Task to complete: Would you set down the data below exactly as shown?

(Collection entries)
= = =

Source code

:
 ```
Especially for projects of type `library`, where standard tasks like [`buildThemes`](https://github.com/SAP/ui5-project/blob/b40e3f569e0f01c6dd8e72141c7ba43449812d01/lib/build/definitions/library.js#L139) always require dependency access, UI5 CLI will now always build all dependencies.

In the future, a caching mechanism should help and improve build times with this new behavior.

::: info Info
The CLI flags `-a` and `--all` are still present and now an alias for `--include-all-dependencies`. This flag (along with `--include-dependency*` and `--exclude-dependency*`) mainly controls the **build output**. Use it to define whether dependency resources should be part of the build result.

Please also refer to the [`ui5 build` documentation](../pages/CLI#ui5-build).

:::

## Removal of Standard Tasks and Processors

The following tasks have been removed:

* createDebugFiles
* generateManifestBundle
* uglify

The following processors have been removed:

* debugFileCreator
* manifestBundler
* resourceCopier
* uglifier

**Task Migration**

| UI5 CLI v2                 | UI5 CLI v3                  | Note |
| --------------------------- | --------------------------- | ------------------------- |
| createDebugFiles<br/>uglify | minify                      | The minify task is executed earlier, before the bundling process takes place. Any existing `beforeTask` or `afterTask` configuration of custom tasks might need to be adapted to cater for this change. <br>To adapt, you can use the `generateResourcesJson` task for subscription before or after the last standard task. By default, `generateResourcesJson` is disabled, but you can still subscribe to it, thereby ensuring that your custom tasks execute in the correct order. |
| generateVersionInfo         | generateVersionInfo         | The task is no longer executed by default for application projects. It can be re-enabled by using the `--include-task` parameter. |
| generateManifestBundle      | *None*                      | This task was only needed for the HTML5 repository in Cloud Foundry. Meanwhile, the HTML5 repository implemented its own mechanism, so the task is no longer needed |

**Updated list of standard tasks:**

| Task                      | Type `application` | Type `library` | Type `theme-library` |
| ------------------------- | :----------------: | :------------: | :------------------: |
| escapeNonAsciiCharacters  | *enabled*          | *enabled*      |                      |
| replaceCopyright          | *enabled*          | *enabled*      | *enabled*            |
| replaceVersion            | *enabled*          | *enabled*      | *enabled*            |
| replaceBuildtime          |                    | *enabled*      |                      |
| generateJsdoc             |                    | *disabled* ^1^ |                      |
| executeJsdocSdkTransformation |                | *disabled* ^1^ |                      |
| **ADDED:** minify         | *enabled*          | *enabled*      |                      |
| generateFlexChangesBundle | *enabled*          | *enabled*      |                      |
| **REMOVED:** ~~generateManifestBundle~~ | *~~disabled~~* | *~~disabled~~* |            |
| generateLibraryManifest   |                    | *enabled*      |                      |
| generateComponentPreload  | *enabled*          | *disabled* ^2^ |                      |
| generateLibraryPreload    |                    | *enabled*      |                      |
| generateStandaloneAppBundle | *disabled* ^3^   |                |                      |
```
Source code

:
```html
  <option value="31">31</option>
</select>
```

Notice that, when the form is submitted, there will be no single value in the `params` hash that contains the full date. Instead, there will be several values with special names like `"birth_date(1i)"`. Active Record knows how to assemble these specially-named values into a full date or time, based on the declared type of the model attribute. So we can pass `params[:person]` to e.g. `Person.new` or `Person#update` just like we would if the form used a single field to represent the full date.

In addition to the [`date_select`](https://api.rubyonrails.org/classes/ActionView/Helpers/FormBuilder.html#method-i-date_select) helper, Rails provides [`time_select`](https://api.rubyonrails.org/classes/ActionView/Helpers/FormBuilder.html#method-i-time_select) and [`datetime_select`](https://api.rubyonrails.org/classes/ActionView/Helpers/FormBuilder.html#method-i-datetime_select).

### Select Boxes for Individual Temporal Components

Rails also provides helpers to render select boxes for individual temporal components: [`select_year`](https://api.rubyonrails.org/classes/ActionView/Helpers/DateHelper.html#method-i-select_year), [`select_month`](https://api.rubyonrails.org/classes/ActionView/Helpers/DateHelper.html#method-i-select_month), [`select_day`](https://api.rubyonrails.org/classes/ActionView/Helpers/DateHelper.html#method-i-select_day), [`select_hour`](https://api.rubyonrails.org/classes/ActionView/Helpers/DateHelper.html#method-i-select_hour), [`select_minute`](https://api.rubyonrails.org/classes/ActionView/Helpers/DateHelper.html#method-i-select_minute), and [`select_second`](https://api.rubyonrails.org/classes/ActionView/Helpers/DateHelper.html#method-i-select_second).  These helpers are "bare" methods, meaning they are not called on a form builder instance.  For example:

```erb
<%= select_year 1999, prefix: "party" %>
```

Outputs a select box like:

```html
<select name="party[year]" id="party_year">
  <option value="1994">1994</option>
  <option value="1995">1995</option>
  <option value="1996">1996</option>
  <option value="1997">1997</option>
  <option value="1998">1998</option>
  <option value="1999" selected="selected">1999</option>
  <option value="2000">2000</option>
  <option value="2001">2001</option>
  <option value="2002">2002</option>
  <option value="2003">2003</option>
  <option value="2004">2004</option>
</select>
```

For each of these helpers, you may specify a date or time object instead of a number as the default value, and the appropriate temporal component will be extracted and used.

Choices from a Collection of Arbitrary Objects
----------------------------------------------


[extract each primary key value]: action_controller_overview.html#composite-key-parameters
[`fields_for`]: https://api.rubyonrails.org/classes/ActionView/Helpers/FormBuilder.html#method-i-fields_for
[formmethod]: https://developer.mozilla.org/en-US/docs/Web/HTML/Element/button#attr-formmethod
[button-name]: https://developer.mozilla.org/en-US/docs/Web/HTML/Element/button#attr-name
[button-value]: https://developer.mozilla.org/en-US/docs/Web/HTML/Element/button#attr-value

= = =

Task result:
Source code

:
 ```
Especially for projects of type `library`, where standard tasks like [`buildThemes`](https://github.com/SAP/ui5-project/blob/b40e3f569e0f01c6dd8e72141c7ba43449812d01/lib/build/definitions/library.js#L139) always require dependency access, UI5 CLI will now always build all dependencies.

In the future, a caching mechanism should help and improve build times with this new behavior.

::: info Info
The CLI flags `-a` and `--all` are still present and now an alias for `--include-all-dependencies`. This flag (along with `--include-dependency*` and `--exclude-dependency*`) mainly controls the **build output**. Use it to define whether dependency resources should be part of the build result.

Please also refer to the [`ui5 build` documentation](../pages/CLI#ui5-build).

:::

## Removal of Standard Tasks and Processors

The following tasks have been removed:

* createDebugFiles
* generateManifestBundle
* uglify

The following processors have been removed:

* debugFileCreator
* manifestBundler
* resourceCopier
* uglifier

**Task Migration**

| UI5 CLI v2                 | UI5 CLI v3                  | Note |
| --------------------------- | --------------------------- | ------------------------- |
| createDebugFiles<br/>uglify | minify                      | The minify task is executed earlier, before the bundling process takes place. Any existing `beforeTask` or `afterTask` configuration of custom tasks might need to be adapted to cater for this change. <br>To adapt, you can use the `generateResourcesJson` task for subscription before or after the last standard task. By default, `generateResourcesJson` is disabled, but you can still subscribe to it, thereby ensuring that your custom tasks execute in the correct order. |
| generateVersionInfo         | generateVersionInfo         | The task is no longer executed by default for application projects. It can be re-enabled by using the `--include-task` parameter. |
| generateManifestBundle      | *None*                      | This task was only needed for the HTML5 repository in Cloud Foundry. Meanwhile, the HTML5 repository implemented its own mechanism, so the task is no longer needed |

**Updated list of standard tasks:**

| Task                      | Type `application` | Type `library` | Type `theme-library` |
| ------------------------- | :----------------: | :------------: | :------------------: |
| escapeNonAsciiCharacters  | *enabled*          | *enabled*      |                      |
| replaceCopyright          | *enabled*          | *enabled*      | *enabled*            |
| replaceVersion            | *enabled*          | *enabled*      | *enabled*            |
| replaceBuildtime          |                    | *enabled*      |                      |
| generateJsdoc             |                    | *disabled* ^1^ |                      |
| executeJsdocSdkTransformation |                | *disabled* ^1^ |                      |
| **ADDED:** minify         | *enabled*          | *enabled*      |                      |
| generateFlexChangesBundle | *enabled*          | *enabled*      |                      |
| **REMOVED:** ~~generateManifestBundle~~ | *~~disabled~~* | *~~disabled~~* |            |
| generateLibraryManifest   |                    | *enabled*      |                      |
| generateComponentPreload  | *enabled*          | *disabled* ^2^ |                      |
| generateLibraryPreload    |                    | *enabled*      |                      |
| generateStandaloneAppBundle | *disabled* ^3^   |                |                      |
```
Source code

:
```html
  <option value="31">31</option>
</select>
```

Notice that, when the form is submitted, there will be no single value in the `params` hash that contains the full date. Instead, there will be several values with special names like `"birth_date(1i)"`. Active Record knows how to assemble these specially-named values into a full date or time, based on the declared type of the model attribute. So we can pass `params[:person]` to e.g. `Person.new` or `Person#update` just like we would if the form used a single field to represent the full date.

In addition to the [`date_select`](https://api.rubyonrails.org/classes/ActionView/Helpers/FormBuilder.html#method-i-date_select) helper, Rails provides [`time_select`](https://api.rubyonrails.org/classes/ActionView/Helpers/FormBuilder.html#method-i-time_select) and [`datetime_select`](https://api.rubyonrails.org/classes/ActionView/Helpers/FormBuilder.html#method-i-datetime_select).

### Select Boxes for Individual Temporal Components

Rails also provides helpers to render select boxes for individual temporal components: [`select_year`](https://api.rubyonrails.org/classes/ActionView/Helpers/DateHelper.html#method-i-select_year), [`select_month`](https://api.rubyonrails.org/classes/ActionView/Helpers/DateHelper.html#method-i-select_month), [`select_day`](https://api.rubyonrails.org/classes/ActionView/Helpers/DateHelper.html#method-i-select_day), [`select_hour`](https://api.rubyonrails.org/classes/ActionView/Helpers/DateHelper.html#method-i-select_hour), [`select_minute`](https://api.rubyonrails.org/classes/ActionView/Helpers/DateHelper.html#method-i-select_minute), and [`select_second`](https://api.rubyonrails.org/classes/ActionView/Helpers/DateHelper.html#method-i-select_second).  These helpers are "bare" methods, meaning they are not called on a form builder instance.  For example:

```erb
<%= select_year 1999, prefix: "party" %>
```

Outputs a select box like:

```html
<select name="party[year]" id="party_year">
  <option value="1994">1994</option>
  <option value="1995">1995</option>
  <option value="1996">1996</option>
  <option value="1997">1997</option>
  <option value="1998">1998</option>
  <option value="1999" selected="selected">1999</option>
  <option value="2000">2000</option>
  <option value="2001">2001</option>
  <option value="2002">2002</option>
  <option value="2003">2003</option>
  <option value="2004">2004</option>
</select>
```

For each of these helpers, you may specify a date or time object instead of a number as the default value, and the appropriate temporal component will be extracted and used.

Choices from a Collection of Arbitrary Objects
----------------------------------------------


[extract each primary key value]: action_controller_overview.html#composite-key-parameters
[`fields_for`]: https://api.rubyonrails.org/classes/ActionView/Helpers/FormBuilder.html#method-i-fields_for
[formmethod]: https://developer.mozilla.org/en-US/docs/Web/HTML/Element/button#attr-formmethod
[button-name]: https://developer.mozilla.org/en-US/docs/Web/HTML/Element/button#attr-name
[button-value]: https://developer.mozilla.org/en-US/docs/Web/HTML/Element/button#attr-value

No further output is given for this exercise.